(Exercise materials Opens)

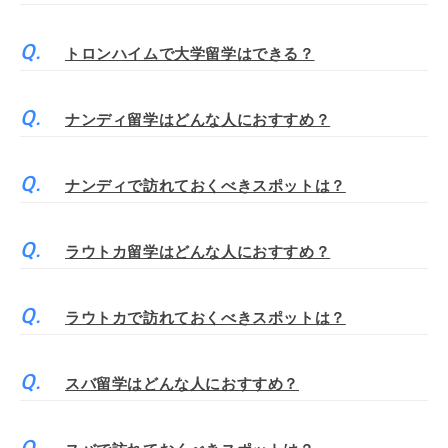
トロンハイムで大学留学はできる？
ナンディ留学はどんな人におすすめ？
ナンディで訪れておくべきスポットは？
ラウトカ留学はどんな人におすすめ？
ラウトカで訪れておくべきスポットは？
スバ留学はどんな人におすすめ？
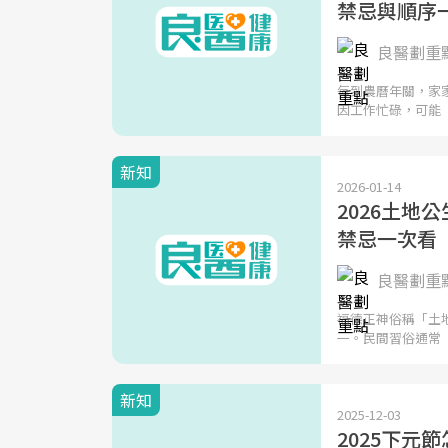
禁忌與順序
良醫劃重
每到農曆年關，家
因工作忙碌，可能
新知
2026-01-14
2026土
禁忌一次看
良醫劃重
福德正神俗稱「土
一。民間習俗通常
新知
2025-12-03
2025下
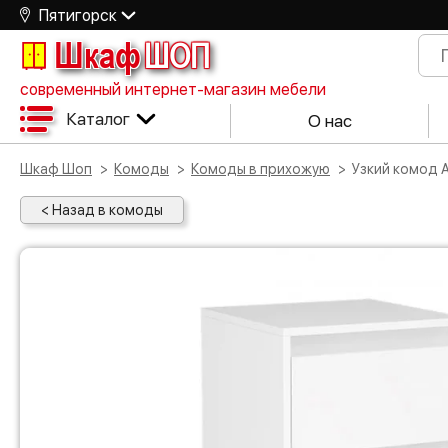
Пятигорск
Шкаф
ШОП
современный интернет-магазин мебели
Каталог
О нас
Шкаф Шоп
Комоды
Комоды в прихожую
Узкий комод
< Назад в комоды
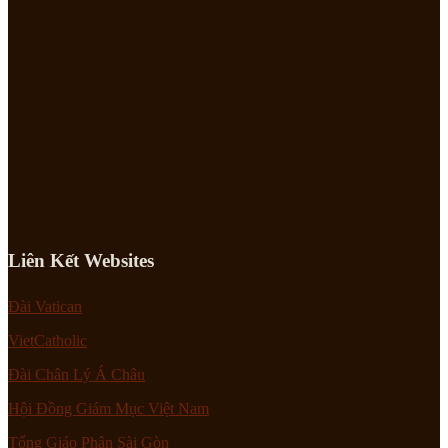
Liên Kết Websites
Đài Vatican
VietCatholic
Đài Chân Lý Á Châu
Hội Đồng Giám Mục Việt Nam
Tổng Giáo Phận Sài Gòn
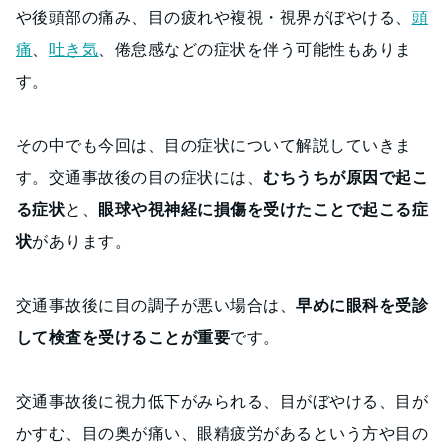
や後頭部の痛み、目の疲れや複視・視界がぼやける、
頭
痛
、
吐き気
、倦怠感などの症状を伴う可能性もありま
す。
その中でも今回は、目の症状について解説していきま
す。交通事故後の目の症状には、
むちうちが原因で起こ
る症状
と、
眼球や視神経に損傷を受けたことで起こる症
状
があります。
交通事故後に目の調子が悪い場合は、
早めに眼科を受診
して検査を受けることが重要
です。
交通事故後に視力低下がみられる、目がぼやける、目が
かすむ、目の奥が痛い、眼精疲労があるという方や目の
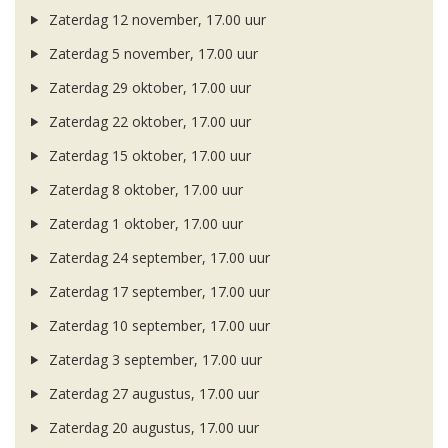
Zaterdag 12 november, 17.00 uur
Zaterdag 5 november, 17.00 uur
Zaterdag 29 oktober, 17.00 uur
Zaterdag 22 oktober, 17.00 uur
Zaterdag 15 oktober, 17.00 uur
Zaterdag 8 oktober, 17.00 uur
Zaterdag 1 oktober, 17.00 uur
Zaterdag 24 september, 17.00 uur
Zaterdag 17 september, 17.00 uur
Zaterdag 10 september, 17.00 uur
Zaterdag 3 september, 17.00 uur
Zaterdag 27 augustus, 17.00 uur
Zaterdag 20 augustus, 17.00 uur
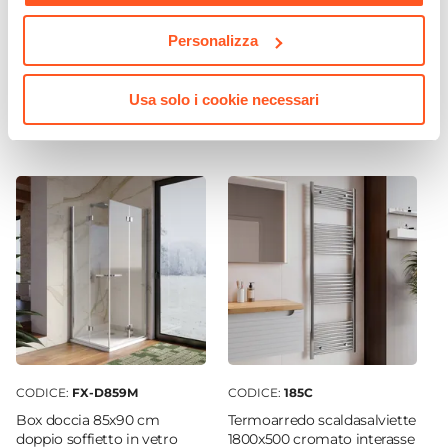
Termoarredo scaldasalviette
Sanitari filomuro a
1500x500 cromato interasse
risparmio idrico rimless
Personalizza
450 mm - Alpina
sedile SoftClose bianco
lucido - Teo
Usa solo i cookie necessari
€ 97,00
€ 199,01
CODICE:
FX-D859M
CODICE:
185C
Box doccia 85x90 cm
Termoarredo scaldasalviette
doppio soffietto in vetro
1800x500 cromato interasse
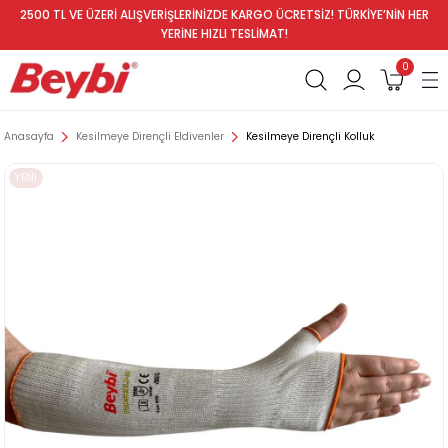
2500 TL VE ÜZERİ ALIŞVERİŞLERİNİZDE KARGO ÜCRETSİZ! TÜRKİYE’NİN HER
YERİNE HIZLI TESLİMAT!
0
Anasayfa
Kesilmeye Dirençli Eldivenler
Kesilmeye Dirençli Kolluk
YENİ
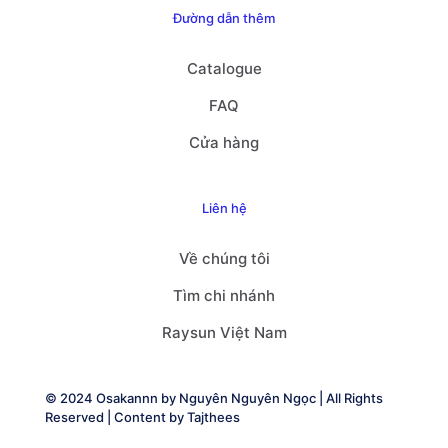
Đường dẫn thêm
Catalogue
FAQ
Cửa hàng
Liên hệ
Về chúng tôi
Tìm chi nhánh
Raysun Việt Nam
© 2024 Osakannn by
Nguyên Nguyên Ngọc
| All Rights
Reserved | Content by
Tajthees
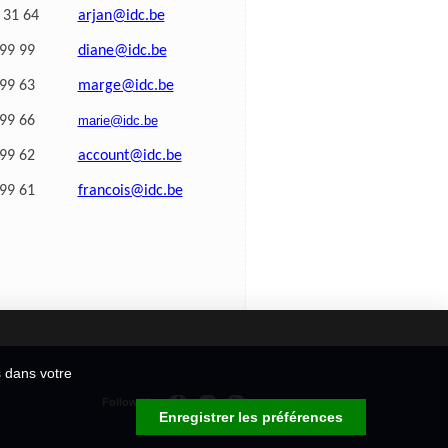
 31 64
arjan@idc.be
 99 99
diane@idc.be
 99 63
marge@idc.be
 99 66
marie@idc.be
 99 62
account@idc.be
 99 61
francois@idc.be
s dans votre
Follow Us
Enregistrer les préférences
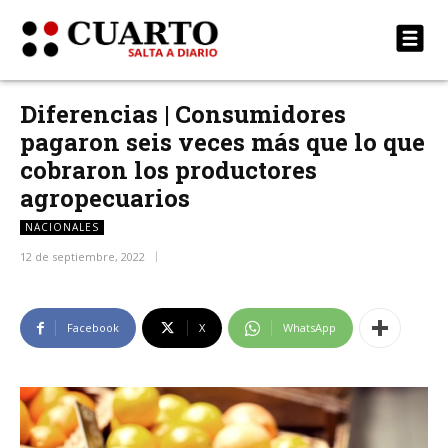
Diferencias | Consumidores
pagaron seis veces más que lo que
cobraron los productores
agropecuarios
NACIONALES
12 de septiembre, 2022
Facebook
X
WhatsApp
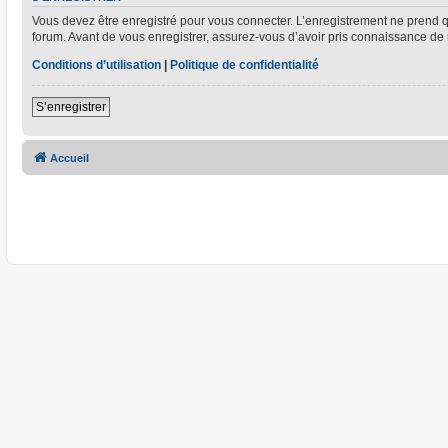
Vous devez être enregistré pour vous connecter. L’enregistrement ne prend
forum. Avant de vous enregistrer, assurez-vous d’avoir pris connaissance de no
Conditions d’utilisation
|
Politique de confidentialité
S’enregistrer
Accueil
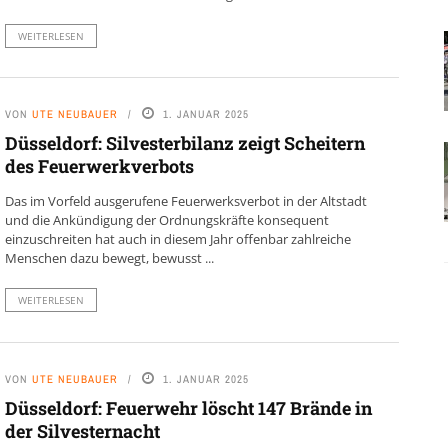
WEITERLESEN
VON
UTE NEUBAUER
1. JANUAR 2025
Düsseldorf: Silvesterbilanz zeigt Scheitern
des Feuerwerkverbots
Das im Vorfeld ausgerufene Feuerwerksverbot in der Altstadt
und die Ankündigung der Ordnungskräfte konsequent
einzuschreiten hat auch in diesem Jahr offenbar zahlreiche
Menschen dazu bewegt, bewusst ...
WEITERLESEN
VON
UTE NEUBAUER
1. JANUAR 2025
Düsseldorf: Feuerwehr löscht 147 Brände in
der Silvesternacht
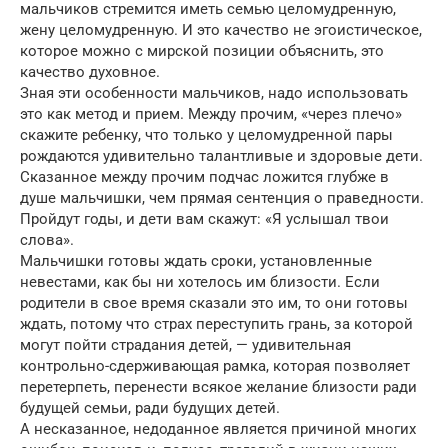
мальчиков стремится иметь семью целомудренную,
жену целомудренную. И это качество не эгоистическое,
которое можно с мирской позиции объяснить, это
качество духовное.
Зная эти особенности мальчиков, надо использовать
это как метод и прием. Между прочим, «через плечо»
скажите ребенку, что только у целомудренной пары
рождаются удивительно талантливые и здоровые дети.
Сказанное между прочим подчас ложится глубже в
душе мальчишки, чем прямая сентенция о праведности.
Пройдут годы, и дети вам скажут: «Я услышал твои
слова».
Мальчишки готовы ждать сроки, установленные
невестами, как бы ни хотелось им близости. Если
родители в свое время сказали это им, то они готовы
ждать, потому что страх переступить грань, за которой
могут пойти страдания детей, — удивительная
контрольно-сдерживающая рамка, которая позволяет
перетерпеть, перенести всякое желание близости ради
будущей семьи, ради будущих детей.
А несказанное, недоданное является причиной многих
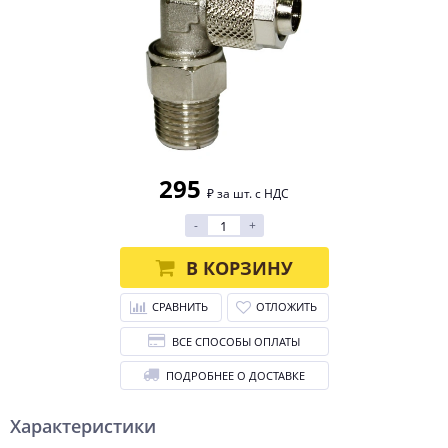
295
₽ за шт. с НДС
-
+
В КОРЗИНУ
СРАВНИТЬ
ОТЛОЖИТЬ
ВСЕ СПОСОБЫ ОПЛАТЫ
ПОДРОБНЕЕ О ДОСТАВКЕ
Характеристики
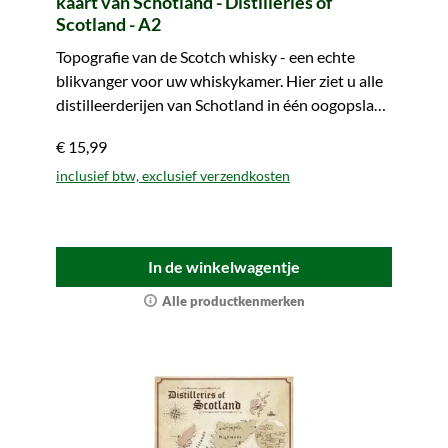
kaart van Schotland - Distilleries of
Scotland - A2
Topografie van de Scotch whisky - een echte
blikvanger voor uw whiskykamer. Hier ziet u alle
distilleerderijen van Schotland in één oogopslag.
Makkelijk mee te nemen.
€ 15,99
inclusief btw, exclusief verzendkosten
In de winkelwagentje
Alle productkenmerken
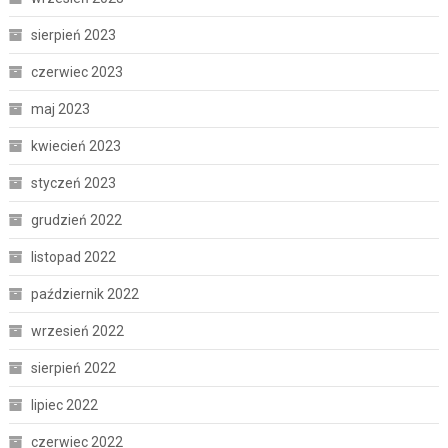
sierpień 2023
czerwiec 2023
maj 2023
kwiecień 2023
styczeń 2023
grudzień 2022
listopad 2022
październik 2022
wrzesień 2022
sierpień 2022
lipiec 2022
czerwiec 2022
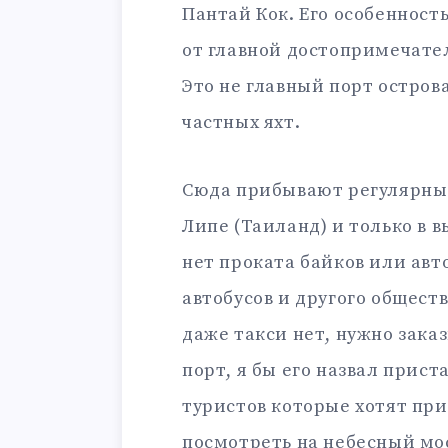
Пантай Кок. Его особенность
от главной достопримечате
Это не главный порт остров
частных яхт.
Сюда прибывают регулярные
Липе (Таиланд) и только в вы
нет проката байков или авт
автобусов и другого общест
даже такси нет, нужно зака
порт, я бы его назвал прист
туристов которые хотят при
посмотреть на небесный мос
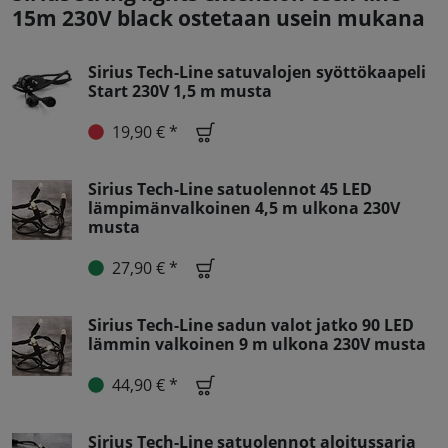
15m 230V black ostetaan usein mukana
Sirius Tech-Line satuvalojen syöttökaapeli
Start 230V 1,5 m musta
19,90 € *
Sirius Tech-Line satuolennot 45 LED
lämpimänvalkoinen 4,5 m ulkona 230V
musta
27,90 € *
Sirius Tech-Line sadun valot jatko 90 LED
lämmin valkoinen 9 m ulkona 230V musta
44,90 € *
Sirius Tech-Line satuolennot aloitussarja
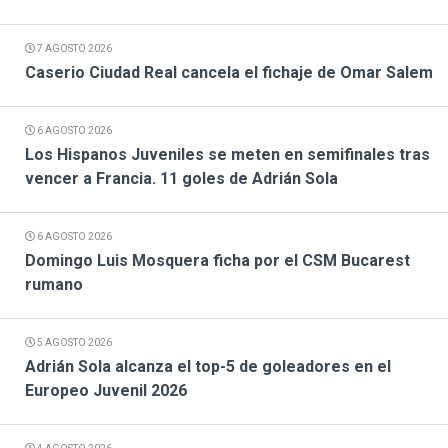
7 AGOSTO 2026
Caserio Ciudad Real cancela el fichaje de Omar Salem
6 AGOSTO 2026
Los Hispanos Juveniles se meten en semifinales tras
vencer a Francia. 11 goles de Adrián Sola
6 AGOSTO 2026
Domingo Luis Mosquera ficha por el CSM Bucarest
rumano
5 AGOSTO 2026
Adrián Sola alcanza el top-5 de goleadores en el
Europeo Juvenil 2026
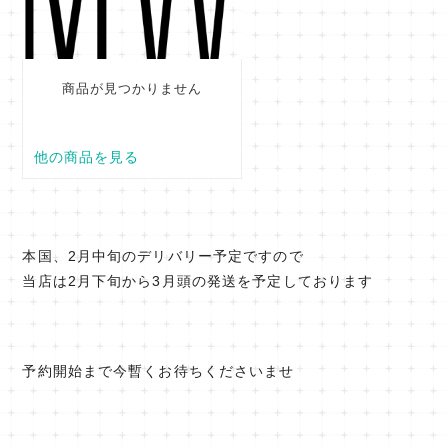
本国、2月中旬のデリバリー予定ですので
当店は2月下旬から3月頭の発送を予定しております
予約開始まで今暫くお待ちくださいませ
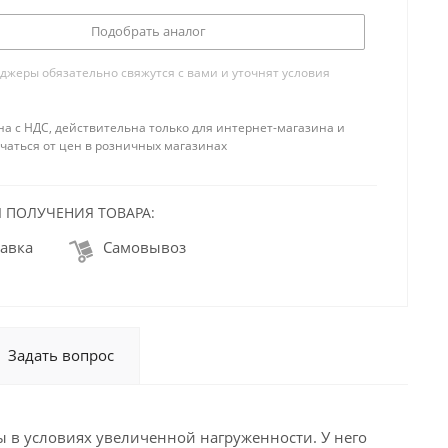
Подобрать аналог
жеры обязательно свяжутся с вами и уточнят условия
на с НДС, действительна только для интернет-магазина и
чаться от цен в розничных магазинах
 ПОЛУЧЕНИЯ ТОВАРА:
авка
Самовывоз
Задать вопрос
 в условиях увеличенной нагруженности. У него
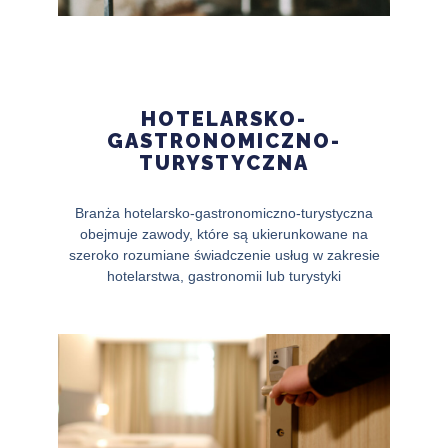
HOTELARSKO-
GASTRONOMICZNO-
TURYSTYCZNA
Branża hotelarsko-gastronomiczno-turystyczna
obejmuje zawody, które są ukierunkowane na
szeroko rozumiane świadczenie usług w zakresie
hotelarstwa, gastronomii lub turystyki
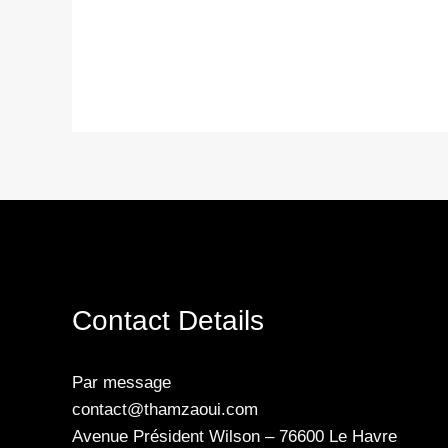
Contact Details
Par message
contact@thamzaoui.com
Avenue Président Wilson – 76600 Le Havre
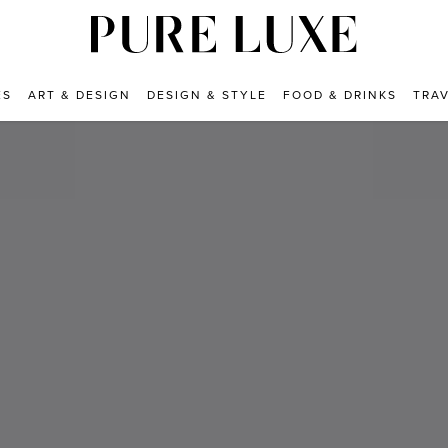
ES
ART & DESIGN
DESIGN & STYLE
FOOD & DRINKS
TRA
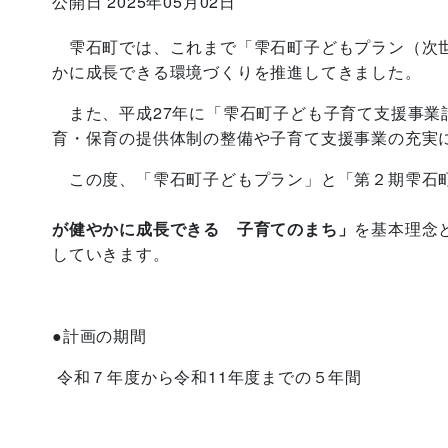
公開日 2025年05月02日
雫石町では、これまで「雫石町子どもプラン（次世
かに成長できる環境づくりを推進してきました。
また、平成27年に「雫石町子ども子育て支援事業
育・保育の提供体制の整備や子育て支援事業の充実
この度、「雫石町子どもプラン」と「第２期
雫石
本計
が健やかに成長できる 子育てのまち」
を基本理念
していきます。
●計画の期間
令和７年度から令和11年度までの５年間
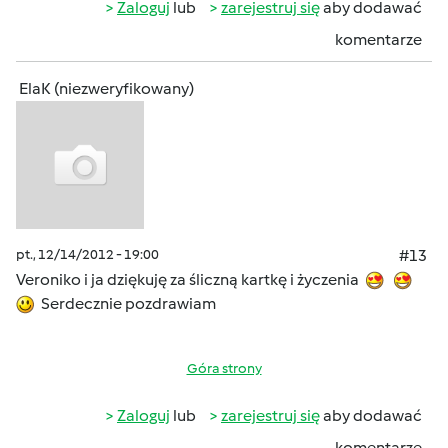
Zaloguj
lub
zarejestruj się
aby dodawać
komentarze
ElaK (niezweryfikowany)
pt., 12/14/2012 - 19:00
#13
Veroniko i ja dziękuję za śliczną kartkę i życzenia
Serdecznie pozdrawiam
Góra strony
Zaloguj
lub
zarejestruj się
aby dodawać
komentarze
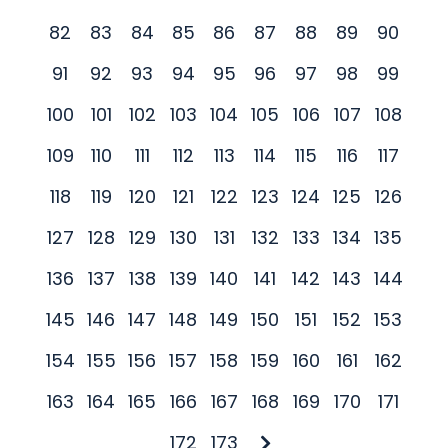
82
83
84
85
86
87
88
89
90
91
92
93
94
95
96
97
98
99
100
101
102
103
104
105
106
107
108
109
110
111
112
113
114
115
116
117
118
119
120
121
122
123
124
125
126
127
128
129
130
131
132
133
134
135
136
137
138
139
140
141
142
143
144
145
146
147
148
149
150
151
152
153
154
155
156
157
158
159
160
161
162
163
164
165
166
167
168
169
170
171
172
173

(Exercise materials Closes)

** Directive **
How many lines in the data above contain the string "cromato"? Reply with the number only.

** Task answer **
2